§ **MATERIAL PROVIDED**:
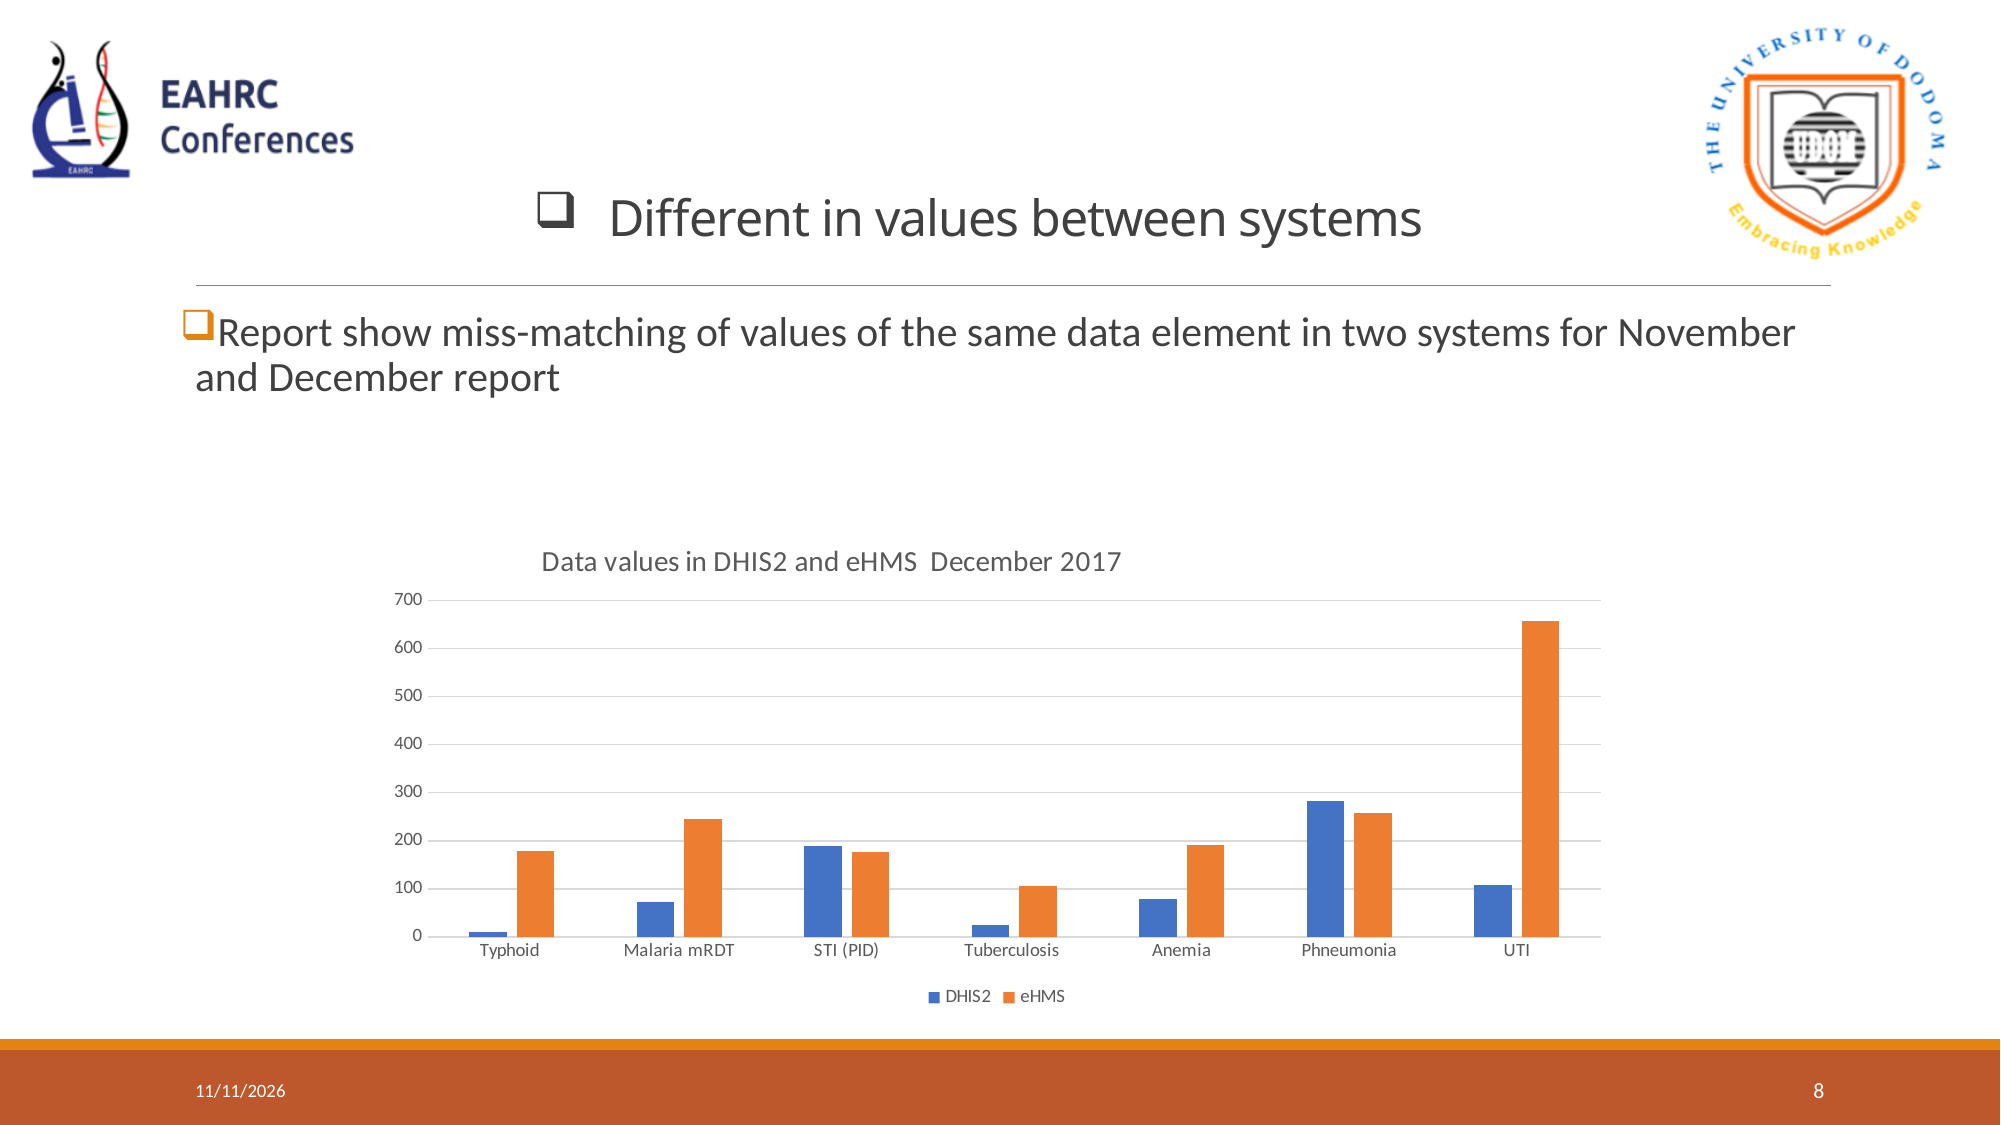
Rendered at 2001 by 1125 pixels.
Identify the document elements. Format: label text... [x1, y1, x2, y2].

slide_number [180, 1059, 586, 1120]
chart [368, 515, 1627, 1014]
list Report show miss-matching of values of the same data element in two systems for November and December report [180, 302, 1830, 963]
picture [1698, 23, 1950, 265]
slide_number 8 [1624, 1059, 1840, 1120]
title Different in values between systems [368, 96, 1600, 255]
picture [16, 28, 369, 207]
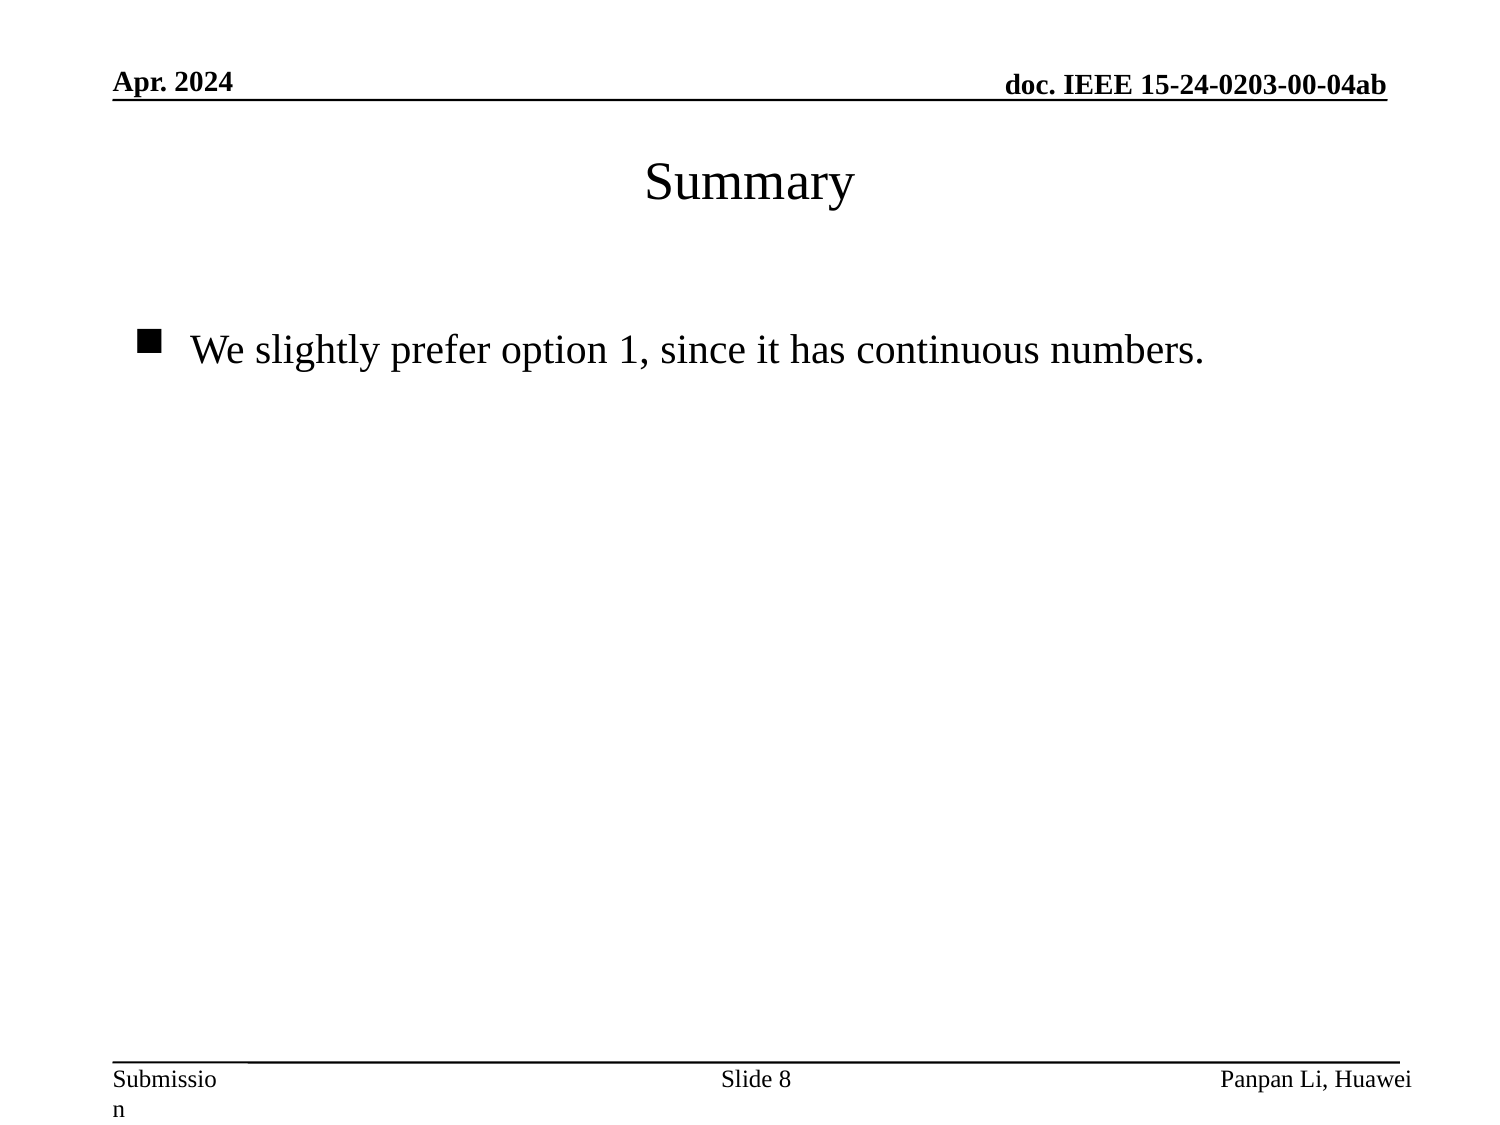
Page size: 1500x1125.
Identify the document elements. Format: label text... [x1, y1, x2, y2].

§ **DIRECTIONS FOR THIS TASK**:
Please print all the lines above exactly as given and leave out every picture.

§ **ANSWER TO THE PROBLEM**:
Rendered at 2001 by 1125 pixels.
Identify the document elements. Format: label text... [x1, y1, x2, y2].

slide_number [180, 1059, 586, 1120]
chart [368, 515, 1627, 1014]
list Report show miss-matching of values of the same data element in two systems for November and December report [180, 302, 1830, 963]
picture [1698, 23, 1950, 265]
slide_number 8 [1624, 1059, 1840, 1120]
title Different in values between systems [368, 96, 1600, 255]
picture [16, 28, 369, 207]
Page size: 1500x1125.
Identify the document elements. Format: label text... [x1, y1, x2, y2].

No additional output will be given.